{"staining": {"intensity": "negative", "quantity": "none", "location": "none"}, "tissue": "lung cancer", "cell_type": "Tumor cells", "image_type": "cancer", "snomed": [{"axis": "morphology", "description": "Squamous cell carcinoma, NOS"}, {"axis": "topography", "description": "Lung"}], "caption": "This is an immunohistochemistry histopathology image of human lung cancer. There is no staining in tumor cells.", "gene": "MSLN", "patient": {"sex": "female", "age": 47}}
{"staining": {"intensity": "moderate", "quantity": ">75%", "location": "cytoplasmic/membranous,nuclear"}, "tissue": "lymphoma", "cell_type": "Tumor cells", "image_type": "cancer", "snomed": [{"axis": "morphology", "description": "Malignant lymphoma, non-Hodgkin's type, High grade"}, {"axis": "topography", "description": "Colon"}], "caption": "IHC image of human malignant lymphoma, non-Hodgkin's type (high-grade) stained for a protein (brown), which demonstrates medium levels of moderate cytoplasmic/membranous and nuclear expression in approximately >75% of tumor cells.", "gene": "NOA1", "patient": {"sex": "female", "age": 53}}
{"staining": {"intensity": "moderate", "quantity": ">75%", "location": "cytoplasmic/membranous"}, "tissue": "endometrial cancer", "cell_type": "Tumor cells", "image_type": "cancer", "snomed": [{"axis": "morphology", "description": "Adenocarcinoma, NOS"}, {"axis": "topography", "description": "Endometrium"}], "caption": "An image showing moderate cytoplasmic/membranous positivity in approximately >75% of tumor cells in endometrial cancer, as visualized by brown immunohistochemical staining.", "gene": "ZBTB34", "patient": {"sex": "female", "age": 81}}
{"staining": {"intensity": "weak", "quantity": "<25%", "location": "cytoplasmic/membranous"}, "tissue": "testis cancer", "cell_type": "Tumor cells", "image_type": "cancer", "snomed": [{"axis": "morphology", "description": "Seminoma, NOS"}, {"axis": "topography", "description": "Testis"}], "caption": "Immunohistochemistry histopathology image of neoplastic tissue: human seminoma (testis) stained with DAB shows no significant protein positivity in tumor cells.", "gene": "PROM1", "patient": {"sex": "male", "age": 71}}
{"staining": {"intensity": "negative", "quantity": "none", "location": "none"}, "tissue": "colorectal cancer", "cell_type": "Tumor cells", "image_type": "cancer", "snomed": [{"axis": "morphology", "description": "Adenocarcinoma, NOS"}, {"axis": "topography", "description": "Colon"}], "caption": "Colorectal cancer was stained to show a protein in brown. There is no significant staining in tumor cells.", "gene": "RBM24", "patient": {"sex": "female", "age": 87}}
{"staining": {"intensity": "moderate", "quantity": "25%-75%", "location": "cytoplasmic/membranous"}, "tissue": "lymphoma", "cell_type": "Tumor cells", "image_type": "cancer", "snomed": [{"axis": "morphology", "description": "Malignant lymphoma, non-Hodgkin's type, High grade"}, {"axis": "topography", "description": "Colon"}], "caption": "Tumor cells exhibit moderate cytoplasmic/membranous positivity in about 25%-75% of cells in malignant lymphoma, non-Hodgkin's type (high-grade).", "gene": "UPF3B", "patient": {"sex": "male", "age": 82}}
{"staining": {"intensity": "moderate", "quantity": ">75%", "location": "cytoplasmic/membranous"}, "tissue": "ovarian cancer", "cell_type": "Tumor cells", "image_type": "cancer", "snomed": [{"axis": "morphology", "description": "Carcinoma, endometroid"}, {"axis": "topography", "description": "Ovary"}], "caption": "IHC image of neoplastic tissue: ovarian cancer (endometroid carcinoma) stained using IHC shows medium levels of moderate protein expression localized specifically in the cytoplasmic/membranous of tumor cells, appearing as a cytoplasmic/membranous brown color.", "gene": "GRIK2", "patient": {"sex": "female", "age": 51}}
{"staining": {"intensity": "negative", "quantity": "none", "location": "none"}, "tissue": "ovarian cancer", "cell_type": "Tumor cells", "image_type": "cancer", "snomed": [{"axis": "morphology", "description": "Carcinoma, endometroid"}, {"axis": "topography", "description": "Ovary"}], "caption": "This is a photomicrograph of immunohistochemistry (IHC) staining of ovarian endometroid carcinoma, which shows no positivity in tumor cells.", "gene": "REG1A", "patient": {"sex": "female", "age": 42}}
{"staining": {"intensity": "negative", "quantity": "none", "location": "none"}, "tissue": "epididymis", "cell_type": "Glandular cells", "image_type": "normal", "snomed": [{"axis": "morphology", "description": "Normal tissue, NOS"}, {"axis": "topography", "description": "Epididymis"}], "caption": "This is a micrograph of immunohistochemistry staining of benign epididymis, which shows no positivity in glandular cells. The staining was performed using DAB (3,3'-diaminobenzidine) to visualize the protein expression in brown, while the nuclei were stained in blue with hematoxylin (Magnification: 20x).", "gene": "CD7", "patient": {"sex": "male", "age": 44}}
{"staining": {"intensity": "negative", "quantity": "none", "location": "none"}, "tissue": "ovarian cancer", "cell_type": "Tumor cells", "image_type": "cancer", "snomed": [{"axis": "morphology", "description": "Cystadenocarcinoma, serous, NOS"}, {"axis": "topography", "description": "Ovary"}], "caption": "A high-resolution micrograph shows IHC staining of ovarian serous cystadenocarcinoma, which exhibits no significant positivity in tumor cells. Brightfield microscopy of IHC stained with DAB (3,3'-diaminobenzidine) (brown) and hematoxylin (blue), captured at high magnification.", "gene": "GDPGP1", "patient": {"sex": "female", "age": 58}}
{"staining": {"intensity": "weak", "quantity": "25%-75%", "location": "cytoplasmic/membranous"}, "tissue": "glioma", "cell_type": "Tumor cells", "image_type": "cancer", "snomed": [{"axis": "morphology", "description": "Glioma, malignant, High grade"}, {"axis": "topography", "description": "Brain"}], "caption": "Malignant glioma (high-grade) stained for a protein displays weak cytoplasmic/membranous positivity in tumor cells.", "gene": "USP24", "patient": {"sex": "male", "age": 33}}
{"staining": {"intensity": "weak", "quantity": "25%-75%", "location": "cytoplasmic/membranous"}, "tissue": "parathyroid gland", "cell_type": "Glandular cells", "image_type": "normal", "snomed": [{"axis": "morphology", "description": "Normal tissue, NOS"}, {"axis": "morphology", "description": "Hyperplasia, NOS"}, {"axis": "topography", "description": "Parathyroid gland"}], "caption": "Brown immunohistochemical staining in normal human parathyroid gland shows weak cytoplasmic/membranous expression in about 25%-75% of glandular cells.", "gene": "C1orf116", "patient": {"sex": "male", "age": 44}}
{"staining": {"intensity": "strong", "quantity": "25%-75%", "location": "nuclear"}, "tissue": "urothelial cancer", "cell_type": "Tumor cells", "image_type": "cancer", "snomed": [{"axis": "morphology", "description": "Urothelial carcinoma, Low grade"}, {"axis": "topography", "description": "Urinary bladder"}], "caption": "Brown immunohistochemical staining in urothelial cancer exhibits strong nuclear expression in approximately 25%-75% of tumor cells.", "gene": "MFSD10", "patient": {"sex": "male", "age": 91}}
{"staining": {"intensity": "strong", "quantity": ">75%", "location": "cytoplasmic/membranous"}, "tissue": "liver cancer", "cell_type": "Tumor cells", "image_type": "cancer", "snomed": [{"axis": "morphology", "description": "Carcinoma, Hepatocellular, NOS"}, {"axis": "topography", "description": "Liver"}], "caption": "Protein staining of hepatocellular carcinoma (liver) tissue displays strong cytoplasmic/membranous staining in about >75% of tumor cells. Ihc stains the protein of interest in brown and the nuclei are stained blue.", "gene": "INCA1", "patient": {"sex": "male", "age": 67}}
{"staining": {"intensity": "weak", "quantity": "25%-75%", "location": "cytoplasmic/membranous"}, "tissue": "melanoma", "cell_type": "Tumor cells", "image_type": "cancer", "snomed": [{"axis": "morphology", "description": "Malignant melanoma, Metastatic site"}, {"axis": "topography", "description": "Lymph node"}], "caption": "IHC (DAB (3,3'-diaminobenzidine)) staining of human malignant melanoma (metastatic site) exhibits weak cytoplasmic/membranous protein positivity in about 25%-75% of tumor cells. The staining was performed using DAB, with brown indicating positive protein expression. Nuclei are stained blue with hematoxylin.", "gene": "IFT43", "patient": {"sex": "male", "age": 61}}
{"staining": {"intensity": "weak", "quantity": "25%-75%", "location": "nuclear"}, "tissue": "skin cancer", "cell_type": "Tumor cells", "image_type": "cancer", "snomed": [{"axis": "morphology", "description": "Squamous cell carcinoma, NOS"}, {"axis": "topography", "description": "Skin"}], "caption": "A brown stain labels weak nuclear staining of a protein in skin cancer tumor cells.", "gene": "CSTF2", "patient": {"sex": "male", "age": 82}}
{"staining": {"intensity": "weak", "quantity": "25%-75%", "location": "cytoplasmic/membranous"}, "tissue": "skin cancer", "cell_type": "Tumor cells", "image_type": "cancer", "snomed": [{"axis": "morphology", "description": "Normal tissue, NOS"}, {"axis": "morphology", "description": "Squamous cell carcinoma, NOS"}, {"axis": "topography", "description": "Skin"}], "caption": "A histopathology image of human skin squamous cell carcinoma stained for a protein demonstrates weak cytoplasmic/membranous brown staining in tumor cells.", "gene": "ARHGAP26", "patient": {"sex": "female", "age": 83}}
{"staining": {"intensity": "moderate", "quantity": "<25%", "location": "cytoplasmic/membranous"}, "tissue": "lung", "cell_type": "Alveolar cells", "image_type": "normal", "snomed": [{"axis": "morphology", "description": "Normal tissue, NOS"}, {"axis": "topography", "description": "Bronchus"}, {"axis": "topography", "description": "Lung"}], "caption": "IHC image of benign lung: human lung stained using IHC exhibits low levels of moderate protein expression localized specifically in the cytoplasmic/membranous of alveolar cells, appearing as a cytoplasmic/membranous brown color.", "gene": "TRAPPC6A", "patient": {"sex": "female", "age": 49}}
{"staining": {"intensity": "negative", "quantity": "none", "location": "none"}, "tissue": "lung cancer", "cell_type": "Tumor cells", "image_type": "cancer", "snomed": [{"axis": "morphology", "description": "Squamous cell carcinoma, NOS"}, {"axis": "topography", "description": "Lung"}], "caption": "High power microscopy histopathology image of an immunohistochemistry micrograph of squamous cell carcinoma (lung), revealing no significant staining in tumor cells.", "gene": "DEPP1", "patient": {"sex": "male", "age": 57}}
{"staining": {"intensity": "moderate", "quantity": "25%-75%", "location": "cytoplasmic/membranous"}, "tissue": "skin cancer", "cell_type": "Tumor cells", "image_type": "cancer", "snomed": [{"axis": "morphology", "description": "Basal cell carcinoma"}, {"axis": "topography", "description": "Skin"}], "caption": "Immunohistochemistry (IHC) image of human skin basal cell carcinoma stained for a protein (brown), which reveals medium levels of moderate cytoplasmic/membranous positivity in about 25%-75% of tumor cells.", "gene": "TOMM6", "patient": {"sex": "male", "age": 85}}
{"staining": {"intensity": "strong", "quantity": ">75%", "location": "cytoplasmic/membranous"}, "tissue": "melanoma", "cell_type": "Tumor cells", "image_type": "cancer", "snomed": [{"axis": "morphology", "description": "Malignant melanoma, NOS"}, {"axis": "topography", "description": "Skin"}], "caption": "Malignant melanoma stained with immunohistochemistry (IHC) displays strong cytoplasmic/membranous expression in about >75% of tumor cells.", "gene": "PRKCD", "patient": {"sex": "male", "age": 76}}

※

WORK TO COMPLETE -
Word for word, repeat the data from its first line through the line with "image showing moderate", including both of those lines and no others.

SOLUTION TO THIS EXERCISE -
{"staining": {"intensity": "negative", "quantity": "none", "location": "none"}, "tissue": "lung cancer", "cell_type": "Tumor cells", "image_type": "cancer", "snomed": [{"axis": "morphology", "description": "Squamous cell carcinoma, NOS"}, {"axis": "topography", "description": "Lung"}], "caption": "This is an immunohistochemistry histopathology image of human lung cancer. There is no staining in tumor cells.", "gene": "MSLN", "patient": {"sex": "female", "age": 47}}
{"staining": {"intensity": "moderate", "quantity": ">75%", "location": "cytoplasmic/membranous,nuclear"}, "tissue": "lymphoma", "cell_type": "Tumor cells", "image_type": "cancer", "snomed": [{"axis": "morphology", "description": "Malignant lymphoma, non-Hodgkin's type, High grade"}, {"axis": "topography", "description": "Colon"}], "caption": "IHC image of human malignant lymphoma, non-Hodgkin's type (high-grade) stained for a protein (brown), which demonstrates medium levels of moderate cytoplasmic/membranous and nuclear expression in approximately >75% of tumor cells.", "gene": "NOA1", "patient": {"sex": "female", "age": 53}}
{"staining": {"intensity": "moderate", "quantity": ">75%", "location": "cytoplasmic/membranous"}, "tissue": "endometrial cancer", "cell_type": "Tumor cells", "image_type": "cancer", "snomed": [{"axis": "morphology", "description": "Adenocarcinoma, NOS"}, {"axis": "topography", "description": "Endometrium"}], "caption": "An image showing moderate cytoplasmic/membranous positivity in approximately >75% of tumor cells in endometrial cancer, as visualized by brown immunohistochemical staining.", "gene": "ZBTB34", "patient": {"sex": "female", "age": 81}}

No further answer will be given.